When was I last aware of my judging someone else? Yesterday, when I ran into a retired guy I knew only vaguely from his letters to the editor. He’s extremely overweight, and I’ve always imagined him to be the epitome of an entrenched bureaucrat, though I don’t actually know this to be true, now that I think about it. Is it just because of his profession? Or is it his weight?
He was very outgoing towards me and my daughter, and I responded in kind. But I think I still walked away harboring some judgmentalness.

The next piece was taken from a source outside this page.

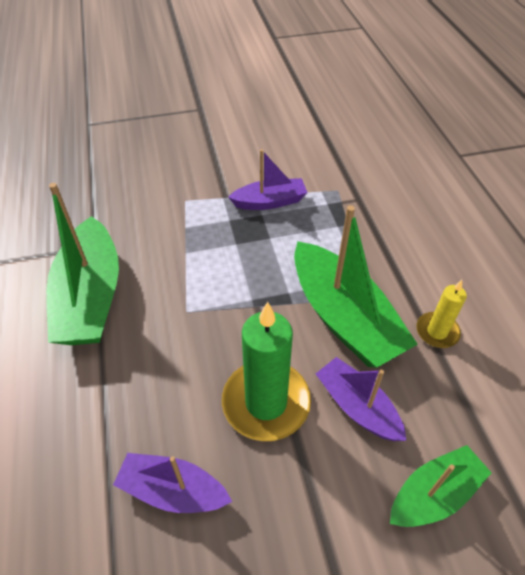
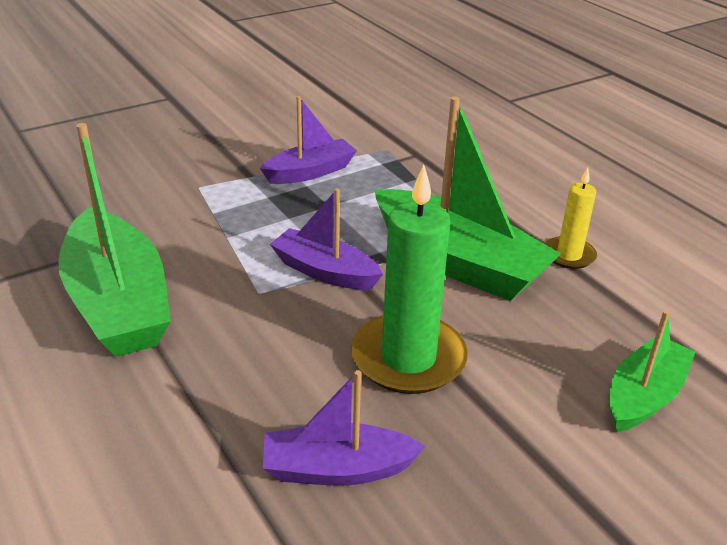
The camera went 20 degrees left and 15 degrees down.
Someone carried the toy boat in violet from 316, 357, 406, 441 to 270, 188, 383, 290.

As I think about the Hammarskjold quote, it’s evidently very important for me to be seen as trim and fit, just like it was for my dad. And it’s evidently also very important for me to be seen as a nimble, change-embracing entrepreneur, not some paper-pushing, stuck-in-the-mud middle manager. And at some level, I must think I’m not lovable as is. Goofy thinking, but there it is. Maybe it would be good for me to develop a pot-belly and get a ho- hum job in the bowels of a huge and faceless corporation.